Они имели место в разгар Фронды принцев, когда Мадемуазель 25 марта отправилась в этот важный в стратегическом отношении город для предотвращения его перехода в руки сторонников Мазарини. Она встала на сторону фрондеров, потому что видела свою задачу в укреплении союза Людовика XIV с принцами крови и спасении отечества от власти иноземного кардинала, который «думает только о своих интересах и нисколько не заботится ни о короле, ни о государстве» [18, I, с. 186]. В орлеанском эпизоде Мадемуазель изобразила себя своего рода новой амазонкой, которая скачет верхом навстречу опасности, дает смотр войскам, принимает участие в военных советах. Протагонистка предстала в героическом ключе,

4 Здесь и далее текст цитируется в нашем переводе с указанием номера тома и страницы [18].

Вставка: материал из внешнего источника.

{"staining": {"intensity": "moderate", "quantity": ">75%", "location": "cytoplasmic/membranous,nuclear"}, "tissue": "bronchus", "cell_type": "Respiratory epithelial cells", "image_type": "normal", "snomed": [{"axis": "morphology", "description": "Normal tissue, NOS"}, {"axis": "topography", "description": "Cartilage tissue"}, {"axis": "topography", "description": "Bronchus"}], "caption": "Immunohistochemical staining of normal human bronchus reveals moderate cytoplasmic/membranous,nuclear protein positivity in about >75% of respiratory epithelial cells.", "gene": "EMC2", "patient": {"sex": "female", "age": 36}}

5 Жан Гарапон рассматривает посвященные Мадемуазель и другим знатным дамам сочинения, создающие образ "femme forte" [15, с. 77-90].

что позволяет предполагать ориентацию автора на литературные образы женщин-воительниц, в частности на «Неистового Орландо» Ариосто (Бра-даманта) и «Освобожденный Иерусалим» Тассо (Клоринда, Армида и др.). Подчеркнем, что, находясь в изгнании, Мадемуазель специально начала изучать итальянский язык, «чтобы читать Тассо» [18, I, с. 441], следовательно, достаточно хорошо знала эту поэму. Образы знатных принцесс, отважных в бою, добродетельных, верных отечеству и ведомых Провидением, соответствовали представлению мемуаристки о той высокой миссии, которая была предначертана ей как представительнице королевского дома Бурбонов.

Мадемуазель отправилась в Орлеан для того, чтобы личным присутствием поддержать права своего отца как законного владельца Орлеанского апанажа. Фрондеры рассчитывали на личное присутствие Месье, однако он предпочел переложить эти обязанности на плечи дочери. Судьбоносный характер предстоящей поездки акцентируют детали, имеющие трансцендентный смысл. Среди таковых — астрологическое предсказание маркиза де Вилена, полученное протагонисткой в день отъезда из Парижа и отмеченное в ее записной книжке: «Все, что вы предпримите с полудня среды 27 марта до пятницы, будет иметь успех, и также в это время вы совершите необыкновенные поступки» [18, I, с. 181]. Важность этого предсказания подчеркивает аналепсис. Оно фиксируется в повествовании с нарушением хронологии: не в момент произнесения, а в виде воспоминания, посетившего Мадемуазель накануне «штурма» города. Как пишет В.Д. Алташина, «это более естественно, чем, если бы она поместила этот факт на своем месте, не связав его с теми событиями, которые, действительно, произошли в этот знаменательный день» [2, с. 194]. Кроме того, аналепсис усиливает элемент чудесного в автобиографическом повествовании. Мемуаристка сообщает, что изначально не очень поверила в предсказание, а оказавшись у стен города, не увидела объективных предпосылок для его осуществления. Тем не менее предсказание сбылось, словно действиями протагонистки руководил кто-то свыше. Мадемуазель, в сознании которой сакральное и профанное чудо нередко смешивались, трактует этот астрологический знак как знамение небесное и в результате предстает еще одной спасительницей Орлеана, посланной, подобно Жанне д'Арк, самим Провидением.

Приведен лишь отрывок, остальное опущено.